Sometimes, you know things because you just do. You learned through osmosis, the grapevine, an elder, or a peer. Someone said something and bingo! you were enlightened, informed, made aware. In fact, starting just a few weeks after you were born, you became an information sponge, and so you remained for about the first twelve years of your life. You learned from teachers and parents in a "generational food chain." After a while, learning came slightly harder; still, no matter what your age now, you have the capability to learn.

"The arc of every human life," says author Simon Winchester, "is measured... by the ceaseless accumulation of knowledge."

But how?

In the beginning of time, knowing was a matter of social skills: we learned, and shared what we knew. Writing was invented, coincidentally, in two places on the globe at about the same time, and the ability to preserve information on tablet, parchment, or vellum led to the creation of repositories for that information. Schools were founded, testing was established.

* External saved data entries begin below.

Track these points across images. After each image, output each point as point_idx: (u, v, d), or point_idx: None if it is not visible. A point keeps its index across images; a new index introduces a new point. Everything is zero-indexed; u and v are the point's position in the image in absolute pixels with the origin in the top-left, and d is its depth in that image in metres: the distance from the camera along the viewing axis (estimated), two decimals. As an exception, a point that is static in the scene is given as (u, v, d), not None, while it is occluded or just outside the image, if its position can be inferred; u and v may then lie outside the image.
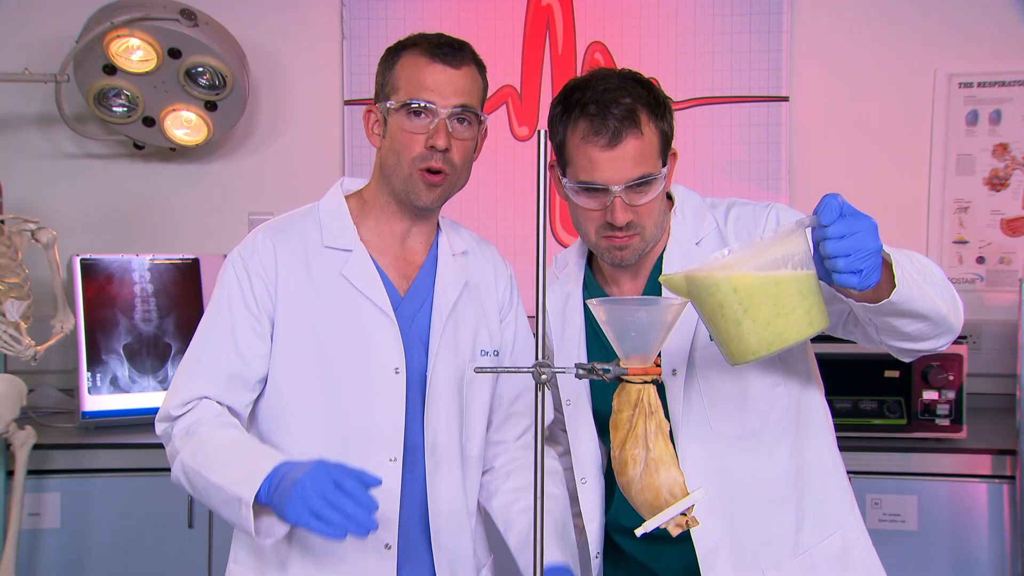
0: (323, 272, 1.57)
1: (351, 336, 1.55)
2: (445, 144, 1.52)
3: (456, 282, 1.64)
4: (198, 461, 1.46)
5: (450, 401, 1.60)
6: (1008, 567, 2.48)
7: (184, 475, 1.49)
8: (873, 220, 1.22)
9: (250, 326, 1.55)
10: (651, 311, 1.21)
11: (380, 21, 3.21)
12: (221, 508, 1.44)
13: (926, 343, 1.42)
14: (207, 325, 1.57)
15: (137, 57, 2.91)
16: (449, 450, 1.60)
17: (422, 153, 1.53)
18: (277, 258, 1.57)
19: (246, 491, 1.38)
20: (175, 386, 1.56)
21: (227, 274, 1.57)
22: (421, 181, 1.55)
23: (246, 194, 3.26)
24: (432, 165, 1.54)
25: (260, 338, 1.55)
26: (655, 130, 1.53)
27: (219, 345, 1.55)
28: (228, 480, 1.41)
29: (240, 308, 1.55)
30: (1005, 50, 3.06)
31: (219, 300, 1.57)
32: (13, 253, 2.55)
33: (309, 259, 1.58)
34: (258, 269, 1.56)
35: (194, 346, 1.57)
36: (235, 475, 1.41)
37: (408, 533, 1.58)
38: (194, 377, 1.55)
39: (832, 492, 1.62)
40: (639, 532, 1.22)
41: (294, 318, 1.55)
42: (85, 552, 2.60)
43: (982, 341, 3.01)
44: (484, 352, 1.66)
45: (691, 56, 3.15)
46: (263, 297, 1.55)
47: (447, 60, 1.53)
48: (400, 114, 1.54)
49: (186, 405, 1.53)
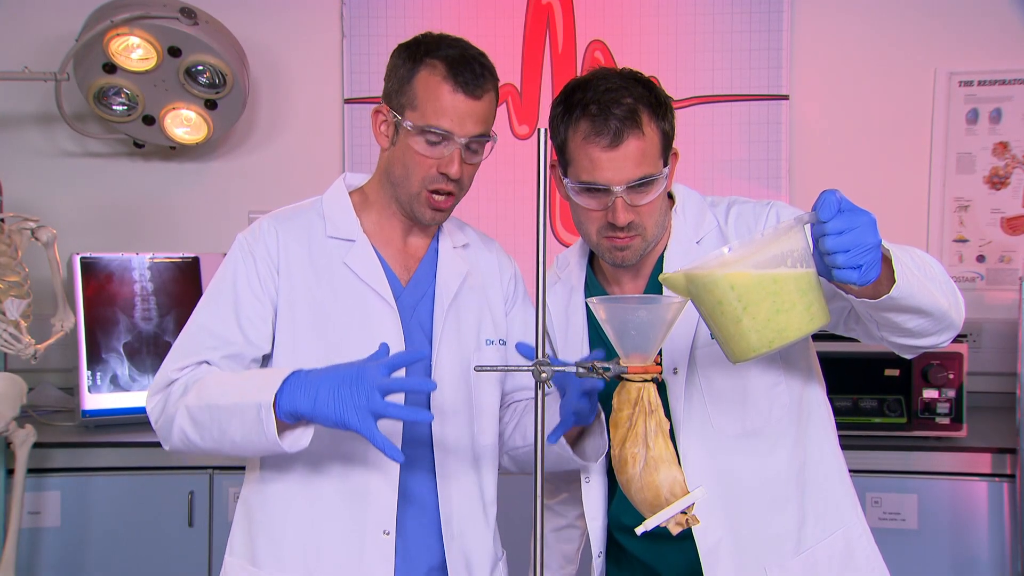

While Plato and Socrates thought about how we learn, their knowledge about it was limited. For a long time, knowledge was based in the heavens, until Voltaire shook things up and aimed big thinkers at facts, rather than religion.

In the meantime, Indigenous peoples and the illiterate passed down their knowledge in stories and songs, which worked because, as Winchester says, "people tell people things... in a thousand ways" Societies began to understand that swapping knowledge with other groups helped spread information. Books were invented, newspapers and magazines followed, then came the telegraph, radio, telephones, television, and the internet — which causes Winchester to wonder if we might forget how to learn and remember when we don't need to do so?

It happens to the best of us: those embarrassing moments when a fact is just out of reach inside your brain and you flounder. You might not be able to say exactly what you want to say, but after reading Knowing What We Know, you'll see how you may have learned it.

In examining the vast catalog of human knowledge, we must look at almost every study that's ever been tackled, and here, Winchester does the heavy work of separating what's important from what's not so much. While this still might be too much information for some readers — and Winchester touches on TMI — it helps to see that knowledge is a layered thing that can also be slippery, easily manipulated, and dangerous. He goes on to sound a plaintive alarm at our reliance on conveniences: many of us don't remember phone numbers anymore, and addresses are elusive things. What's next?

Readers who are concerned about libraries, banned books, the disappearance of language and societies, and fake news will appreciate this book immensely. Knowing What We Know is good — and now you know.